Just 18 months after its creation DL was propelled into government by the ‘Whelehan affair’, which caused the downfall of the Fianna Fáil administration. Labour abandoned its coalition partner and switched to Fine Gael, but the two needed DL’s votes in the Dáil to secure a majority. However, at the 1997 general election the support of both Labour and DL (compared to its previous showing as the WP) fell dramatically. No doubt their return to the opposition benches acted as a catalyst for the merger.

Despite the Labour Party’s temporary lurch to the left (“the 70s will be socialist” was its slogan), it is very much an establishment party, having formed a part of no fewer than five coalition administrations since then. The question as to which of the two main bourgeois parties it should back has been a secondary one. Of course it has never been in a position to lead a government, being very much a minority party. Its present leader, Ruairí Quinn, was instrumental in the expulsion of Militant in the 80s. Under Quinn and his predecessor, Dick Spring, Labour has undergone its own ‘Blairisation’, but this has been of little concern to de Rossa, whose positions in recent years have often been to the right of Labour. While still president of the Workers’ Party he called for the reintroduction of internment.

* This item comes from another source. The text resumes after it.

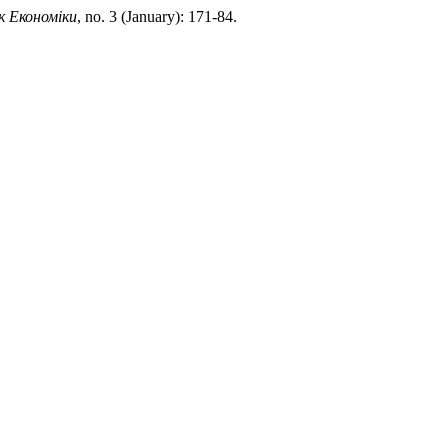
к Економіки
, no. 3 (January): 171-84.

Nobody could have predicted 30 years ago that de Rossa’s trajectory away from revolutionary republicanism would have taken him into the Labour Party. Nevertheless, the untheorised, fragile nature of knee-jerk anti-British sentiment causes many to fall prey to demoralisation and eventually to abandon every anti-imperialist principle. They can end up in all sorts of strange camps. ‘Official communism’ allowed this particular strand to excuse its betrayal, while claiming still to espouse the cause of liberation.

As Proinsias de Rossa, writing for almost the last time as the WP president, put it,

“In the case of the Workers’ Party both a certain kind of Soviet Marxist ideology and the associated ideology of the vanguard party and democratic centralism may have served a positive transitional function, as the republican movement struggled to transform itself and shed backward nationalism and militarism” (statement to members, February 1992).

The likes of de Rossa have settled instead for bourgeois respectability. How long before Nina Temple’s Democratic Left follows the example and quietly slinks off into Blair’s Labour Party?